--- START ---
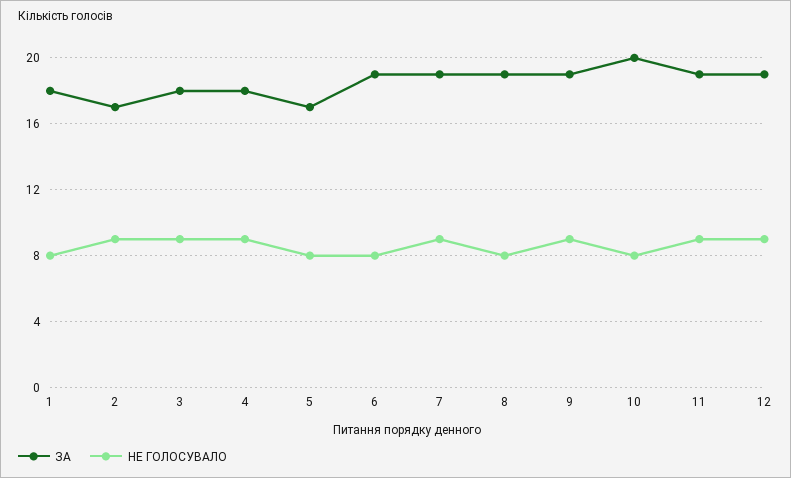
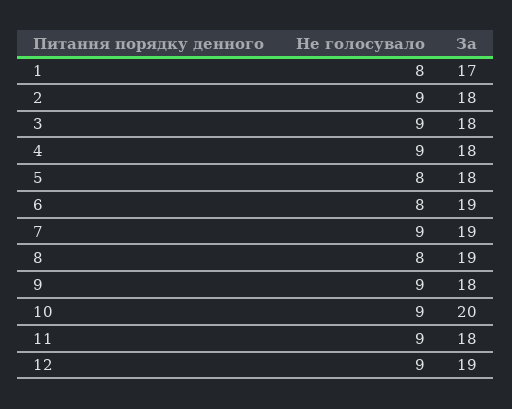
ЗА, 1: 18 -> 17
ЗА, 2: 17 -> 18
ЗА, 5: 17 -> 18
ЗА, 9: 19 -> 18
НЕ ГОЛОСУВАЛО, 10: 8 -> 9
ЗА, 11: 19 -> 18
--- END ---
» What is being asked
Would you transcribe the listing above line by line, exactly, leaving every picture out?

» Task output
ЗА, 1: 18 -> 17
ЗА, 2: 17 -> 18
ЗА, 5: 17 -> 18
ЗА, 9: 19 -> 18
НЕ ГОЛОСУВАЛО, 10: 8 -> 9
ЗА, 11: 19 -> 18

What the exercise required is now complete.